The School of Information Management (SIM) of Wuhan University is the oldest and largest Library and Information Science (LIS) education and research institution in China. The predecessor of SIM was Boone Library School at Wuchang, which was founded by Mary Elizabeth Wood and Samuel T. Y. Seng in March 1920. In 1953, Boone Library School merged into Wuhan University and became Wuhan University's Department of Library Science. In 1984, the Ministry of Education of China (MOE) approved the set up of the School of Library and Information Science of Wuhan University and it has become the School of Information Management of Wuhan University since 2001.

Faculty
The school has 104 faculty members and staff, among which 32 are professors (including one senior professor and 26 doctoral advisers), 43 are associate professors and advanced researchers.

Programs
SIM consists of five departments: Library Science, Information Management Science, Archival and Government Information Science, Publishing Science and E-Commerce. It offers bachelor's degree programs in each department. It offers seven master’s and doctoral degree programs: in Library Science, Information Science, Archival Science, Publishing Science, Information Resource Management, Management Science and Engineering, and E-commerce. It offers two primary subject doctoral programs: Library, Information and Archives Management, Management Science and Engineering. It offers two post-doctoral research stations: Library, Information and Archives Management, Management Science and Engineering. It offers six programs for specialized master's degrees: Library & Information, Publishing, Project Management, Software Engineering, Engineering Management, and Training Classes for University Teachers.

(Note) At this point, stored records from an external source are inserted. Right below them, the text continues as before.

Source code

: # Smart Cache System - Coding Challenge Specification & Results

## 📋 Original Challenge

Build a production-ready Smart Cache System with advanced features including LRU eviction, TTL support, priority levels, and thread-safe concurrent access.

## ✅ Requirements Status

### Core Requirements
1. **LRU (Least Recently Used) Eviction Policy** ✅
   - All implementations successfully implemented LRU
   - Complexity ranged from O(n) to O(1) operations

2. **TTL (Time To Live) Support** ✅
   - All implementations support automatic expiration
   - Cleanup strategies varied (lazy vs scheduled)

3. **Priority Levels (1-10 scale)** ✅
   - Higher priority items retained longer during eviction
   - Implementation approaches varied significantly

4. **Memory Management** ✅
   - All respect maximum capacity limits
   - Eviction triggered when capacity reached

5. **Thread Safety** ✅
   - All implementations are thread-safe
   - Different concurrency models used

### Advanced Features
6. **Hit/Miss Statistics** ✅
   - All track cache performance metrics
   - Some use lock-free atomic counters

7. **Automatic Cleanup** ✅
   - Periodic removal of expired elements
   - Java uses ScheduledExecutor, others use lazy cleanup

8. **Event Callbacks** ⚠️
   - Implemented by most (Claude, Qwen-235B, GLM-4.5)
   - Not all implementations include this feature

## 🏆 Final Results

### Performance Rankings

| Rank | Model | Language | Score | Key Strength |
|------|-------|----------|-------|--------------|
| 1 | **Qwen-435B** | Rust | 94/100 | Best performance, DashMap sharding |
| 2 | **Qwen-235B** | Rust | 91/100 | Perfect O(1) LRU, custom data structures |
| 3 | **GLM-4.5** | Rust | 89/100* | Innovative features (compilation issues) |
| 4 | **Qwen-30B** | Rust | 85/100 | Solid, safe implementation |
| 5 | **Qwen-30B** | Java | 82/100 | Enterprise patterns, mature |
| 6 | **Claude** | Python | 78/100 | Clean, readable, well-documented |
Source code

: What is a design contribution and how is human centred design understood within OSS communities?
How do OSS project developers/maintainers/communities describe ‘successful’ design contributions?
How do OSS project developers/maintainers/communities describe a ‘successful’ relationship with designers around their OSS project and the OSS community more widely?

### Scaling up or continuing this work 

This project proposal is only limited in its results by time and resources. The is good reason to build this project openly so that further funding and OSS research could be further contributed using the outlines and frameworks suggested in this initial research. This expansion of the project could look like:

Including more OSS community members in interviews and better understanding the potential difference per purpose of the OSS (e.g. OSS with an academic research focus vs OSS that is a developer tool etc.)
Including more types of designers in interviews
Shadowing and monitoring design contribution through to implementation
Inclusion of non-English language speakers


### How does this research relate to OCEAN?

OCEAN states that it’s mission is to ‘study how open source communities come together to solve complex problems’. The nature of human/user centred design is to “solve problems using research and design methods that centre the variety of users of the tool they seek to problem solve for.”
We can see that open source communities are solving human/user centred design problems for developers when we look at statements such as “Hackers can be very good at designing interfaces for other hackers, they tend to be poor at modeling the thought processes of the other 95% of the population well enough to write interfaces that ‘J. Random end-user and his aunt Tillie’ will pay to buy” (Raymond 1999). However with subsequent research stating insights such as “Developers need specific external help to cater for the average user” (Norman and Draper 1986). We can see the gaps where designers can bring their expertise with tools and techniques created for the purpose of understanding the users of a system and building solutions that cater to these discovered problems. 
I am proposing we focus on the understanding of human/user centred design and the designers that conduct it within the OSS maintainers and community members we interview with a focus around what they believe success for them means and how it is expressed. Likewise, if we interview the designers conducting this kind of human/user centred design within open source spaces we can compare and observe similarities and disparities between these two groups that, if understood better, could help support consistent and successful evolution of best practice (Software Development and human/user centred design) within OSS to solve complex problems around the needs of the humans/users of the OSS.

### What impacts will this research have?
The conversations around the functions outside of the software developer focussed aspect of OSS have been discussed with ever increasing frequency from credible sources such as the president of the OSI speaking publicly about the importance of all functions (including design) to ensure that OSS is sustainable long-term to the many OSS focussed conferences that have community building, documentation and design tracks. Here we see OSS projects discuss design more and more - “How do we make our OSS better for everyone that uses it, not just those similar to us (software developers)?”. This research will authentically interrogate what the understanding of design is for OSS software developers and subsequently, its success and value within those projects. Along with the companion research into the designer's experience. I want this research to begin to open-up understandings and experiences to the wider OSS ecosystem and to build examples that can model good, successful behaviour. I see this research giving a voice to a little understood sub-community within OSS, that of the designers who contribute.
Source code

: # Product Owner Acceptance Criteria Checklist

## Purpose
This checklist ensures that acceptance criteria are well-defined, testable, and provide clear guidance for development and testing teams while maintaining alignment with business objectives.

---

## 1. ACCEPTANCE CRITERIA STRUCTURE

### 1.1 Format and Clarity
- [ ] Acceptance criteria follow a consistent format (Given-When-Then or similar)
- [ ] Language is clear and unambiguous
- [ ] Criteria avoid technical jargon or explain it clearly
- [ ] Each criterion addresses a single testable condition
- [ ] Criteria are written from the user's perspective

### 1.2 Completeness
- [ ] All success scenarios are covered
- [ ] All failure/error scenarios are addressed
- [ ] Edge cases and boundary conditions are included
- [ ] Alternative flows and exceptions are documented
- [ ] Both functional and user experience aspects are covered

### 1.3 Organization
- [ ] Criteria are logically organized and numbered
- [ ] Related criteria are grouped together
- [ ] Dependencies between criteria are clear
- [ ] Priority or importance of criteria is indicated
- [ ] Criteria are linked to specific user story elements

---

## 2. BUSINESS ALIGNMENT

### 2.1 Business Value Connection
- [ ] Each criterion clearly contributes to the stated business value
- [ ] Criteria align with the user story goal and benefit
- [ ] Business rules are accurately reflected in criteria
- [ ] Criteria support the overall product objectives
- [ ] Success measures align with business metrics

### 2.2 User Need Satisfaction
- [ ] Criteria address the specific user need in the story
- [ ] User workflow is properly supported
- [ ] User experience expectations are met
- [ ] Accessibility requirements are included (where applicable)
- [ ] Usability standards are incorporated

Its Library Science and Information Science programs were approved by state as state-level key subjects in 2003. “Library, Information and Archives Management” was authenticated by the MOE as state-level key primary subject in 2007. The teaching team of Library and Information Science won an award as the "national teaching team". In 2009, SIM participated in iSchool and became a member, the only one from a developing country.

Affiliated Institutes
The Center for Studies of Information Resources (CSIR) of Wuhan University is an affiliate of the School of Information Management. The Chinese national key projects “The 985 Project” and “The 211 Project” have been undertaken by SIM. In 2000, the Ministry of the Information Industry of China set up the National Information Resources Research Base at Wuhan University. In 2006, the General Administration of Press and Publication of China approved the founding of the Advanced Publishing Professionals Training Center. Other affiliate research centers of SIM include: Chinese Scientific Evaluation Research Center of Wuhan University, Intellectual Property Advanced Research Center of Wuhan University, Research Institute of Library Science and Information Science and Chinese Electronic Commerce Research and Development Center of Wuhan University.